Segment Start: DATA FOR THIS EXERCISE

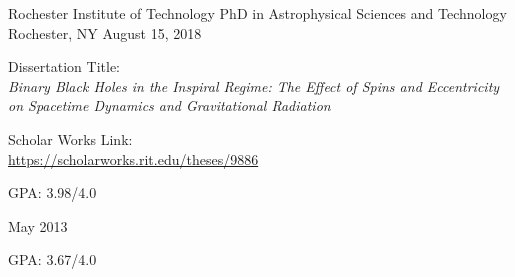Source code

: \begin{cventries}
 \cventry
    {Rochester Institute of Technology}
    {PhD in Astrophysical Sciences and Technology}
    {Rochester, NY}
    {August 15, 2018}
    {
      \begin{cvitems}
       \item {Dissertation Title: \\
       \textit{Binary Black Holes in the Inspiral Regime:
       The Effect of Spins and Eccentricity on Spacetime Dynamics and Gravitational Radiation}}
       \item {Scholar Works Link: \\
       \url{https://scholarworks.rit.edu/theses/9886}}
       \item {GPA: 3.98/4.0}
      \end{cvitems}
   }

  \cventry
    {}
    {}
    {}
    {May 2013}
    {
      \begin{cvitems}
        \item {}
        \item {GPA: 3.67/4.0}
      \end{cvitems}
   }

\end{cventries}
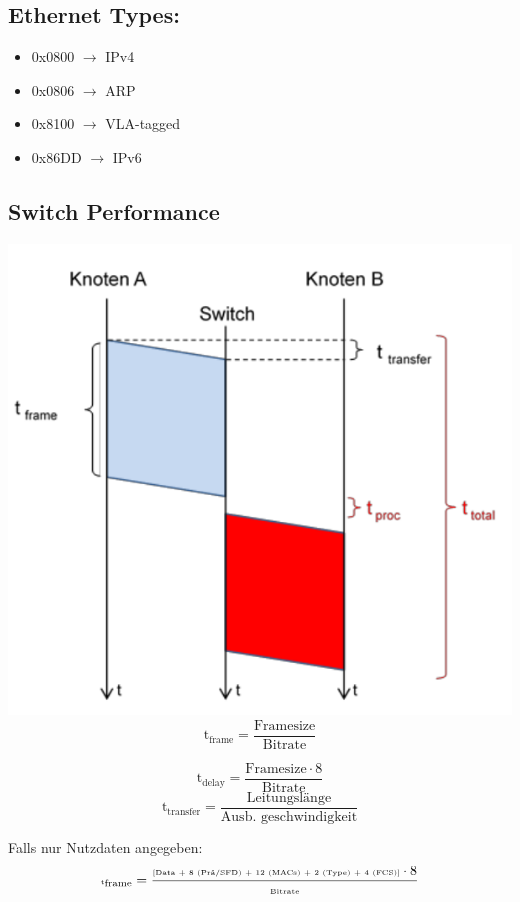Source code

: \columnbreak
\subsection{Ethernet Types:}{

    \begin{itemize}[noitemsep]
        \item 0x0800 $\to$ IPv4
        \item 0x0806 $\to$  ARP
        \item  0x8100 $\to$  VLA-tagged
        \item  0x86DD $\to$  IPv6
    \end{itemize}




}
\subsection{Switch Performance}{

    \includegraphics[scale=.3]{img/sw-perf.png}
    \\
    $$ \text{t}_\text{frame} = \frac{\text{Framesize}}{\text{Bitrate}}  $$

    $$ \text{t}_\text{delay} = \frac{\text{Framesize} \cdot 8}{\text{Bitrate}}  $$
    $$ \text{t}_\text{transfer} = \frac{\text{Leitungslänge}}{\text{Ausb. geschwindigkeit}}  $$

    Falls nur Nutzdaten angegeben:
    $$ \tiny \text{t}_\text{frame} = \frac{\text{[Data + 8 (Prä/SFD) + 12 (MACs) + 2 (Type) + 4 (FCS)]}\cdot 8}{\text{Bitrate}}  $$

}
\vfill\null
\columnbreak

Segment End: DATA FOR THIS EXERCISE

* ACTION ITEM *
I'd like every record printed exactly, with the pictures left out.

* RESULT BELOW *
Source code

: \begin{cventries}
 \cventry
    {Rochester Institute of Technology}
    {PhD in Astrophysical Sciences and Technology}
    {Rochester, NY}
    {August 15, 2018}
    {
      \begin{cvitems}
       \item {Dissertation Title: \\
       \textit{Binary Black Holes in the Inspiral Regime:
       The Effect of Spins and Eccentricity on Spacetime Dynamics and Gravitational Radiation}}
       \item {Scholar Works Link: \\
       \url{https://scholarworks.rit.edu/theses/9886}}
       \item {GPA: 3.98/4.0}
      \end{cvitems}
   }

  \cventry
    {}
    {}
    {}
    {May 2013}
    {
      \begin{cvitems}
        \item {}
        \item {GPA: 3.67/4.0}
      \end{cvitems}
   }

\end{cventries}
Source code

: \columnbreak
\subsection{Ethernet Types:}{

    \begin{itemize}[noitemsep]
        \item 0x0800 $\to$ IPv4
        \item 0x0806 $\to$  ARP
        \item  0x8100 $\to$  VLA-tagged
        \item  0x86DD $\to$  IPv6
    \end{itemize}




}
\subsection{Switch Performance}{

    \includegraphics[scale=.3]{img/sw-perf.png}
    \\
    $$ \text{t}_\text{frame} = \frac{\text{Framesize}}{\text{Bitrate}}  $$

    $$ \text{t}_\text{delay} = \frac{\text{Framesize} \cdot 8}{\text{Bitrate}}  $$
    $$ \text{t}_\text{transfer} = \frac{\text{Leitungslänge}}{\text{Ausb. geschwindigkeit}}  $$

    Falls nur Nutzdaten angegeben:
    $$ \tiny \text{t}_\text{frame} = \frac{\text{[Data + 8 (Prä/SFD) + 12 (MACs) + 2 (Type) + 4 (FCS)]}\cdot 8}{\text{Bitrate}}  $$

}
\vfill\null
\columnbreak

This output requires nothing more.